▶ **Goal of the exercise**:
Copy every line of text in the material below without any changes, and leave the pictures out of your answer.

▶ **Data excerpts**:

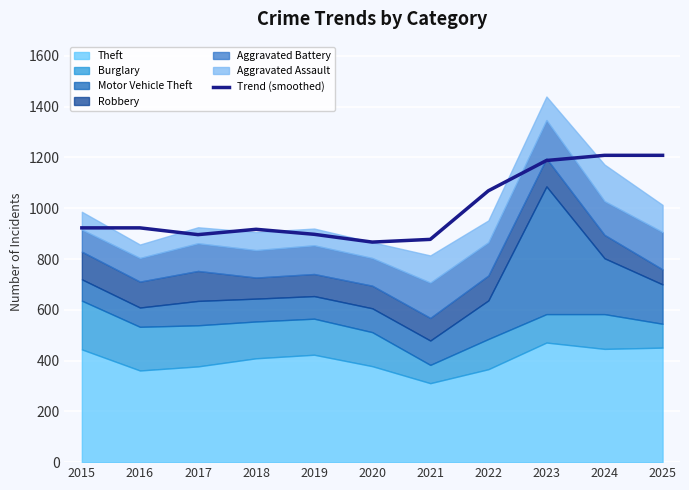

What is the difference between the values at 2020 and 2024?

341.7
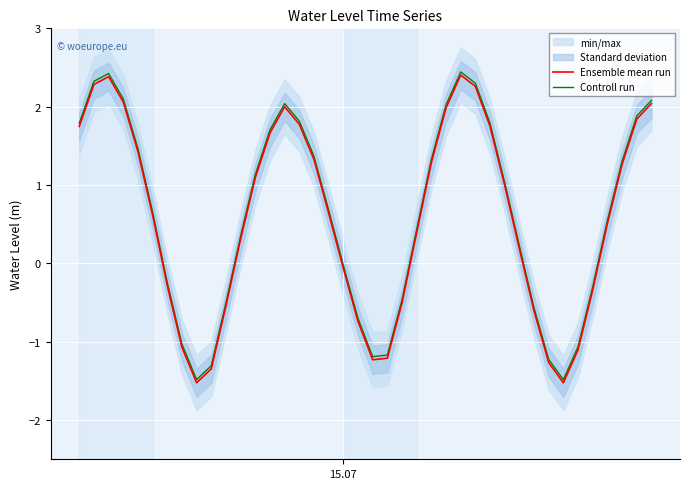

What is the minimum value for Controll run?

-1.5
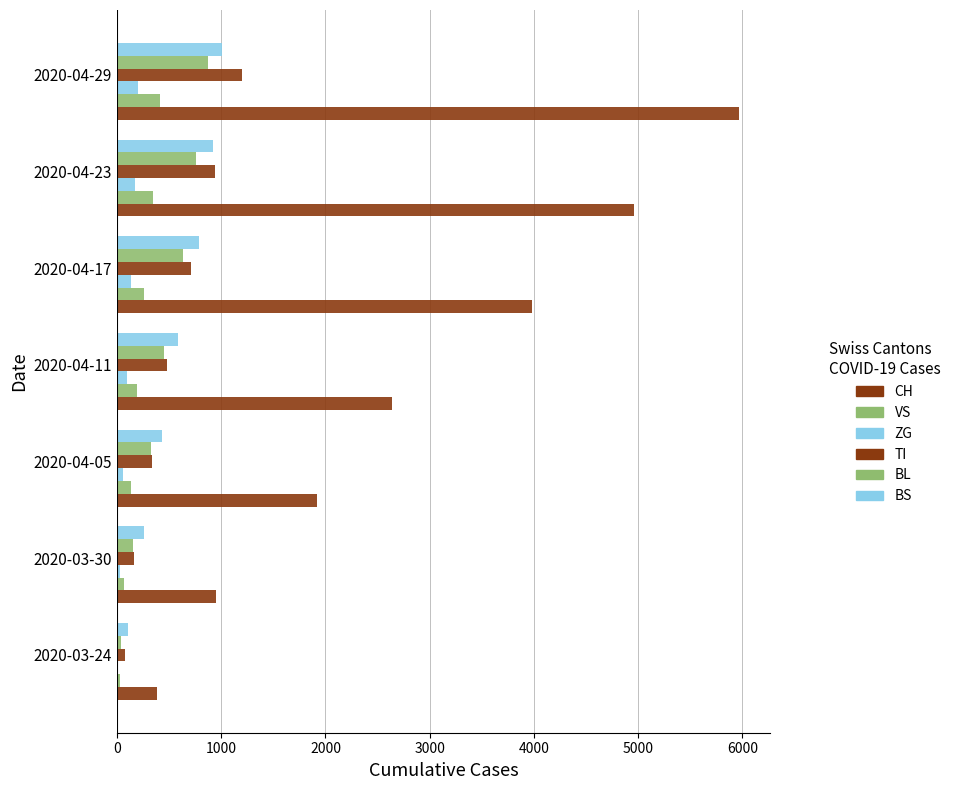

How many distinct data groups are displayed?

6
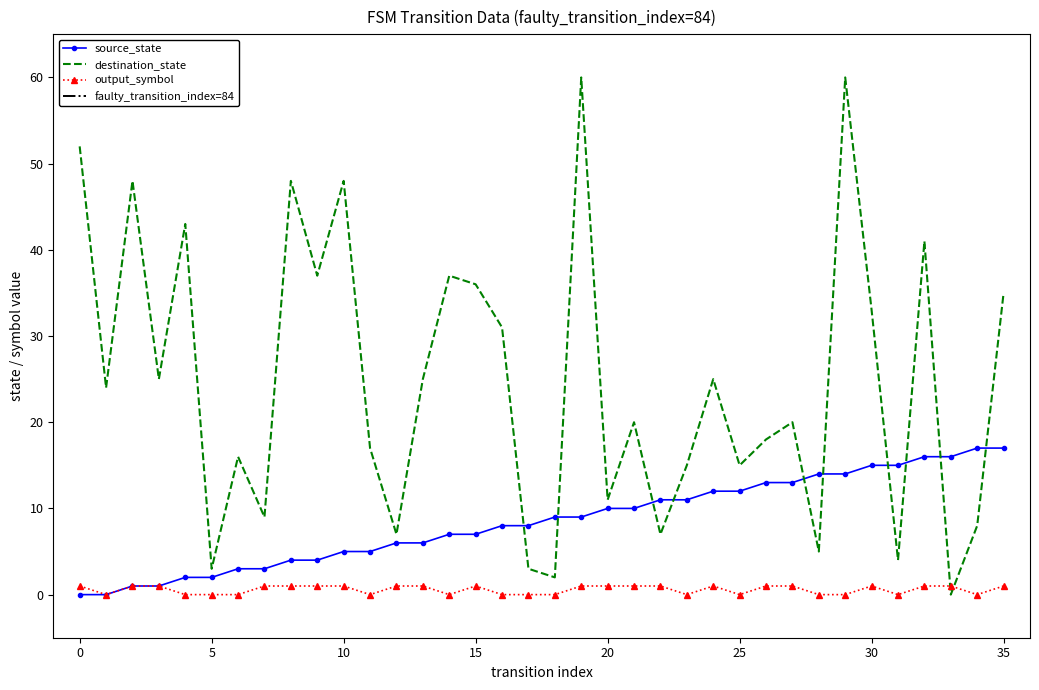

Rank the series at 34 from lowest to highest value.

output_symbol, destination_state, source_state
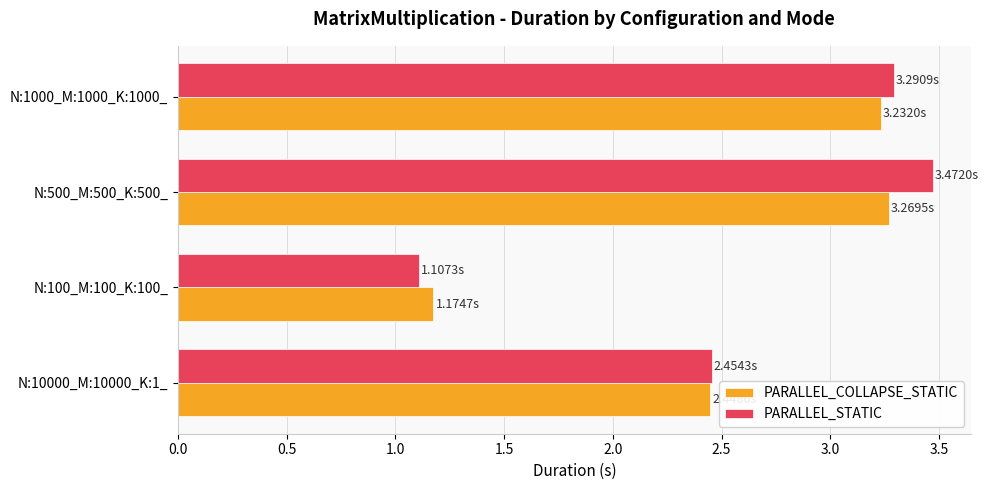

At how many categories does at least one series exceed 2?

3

▶ **Reply**:
What is the difference between the values at 2020 and 2024?

341.7

What is the minimum value for Controll run?

-1.5

How many distinct data groups are displayed?

6

Rank the series at 34 from lowest to highest value.

output_symbol, destination_state, source_state

At how many categories does at least one series exceed 2?

3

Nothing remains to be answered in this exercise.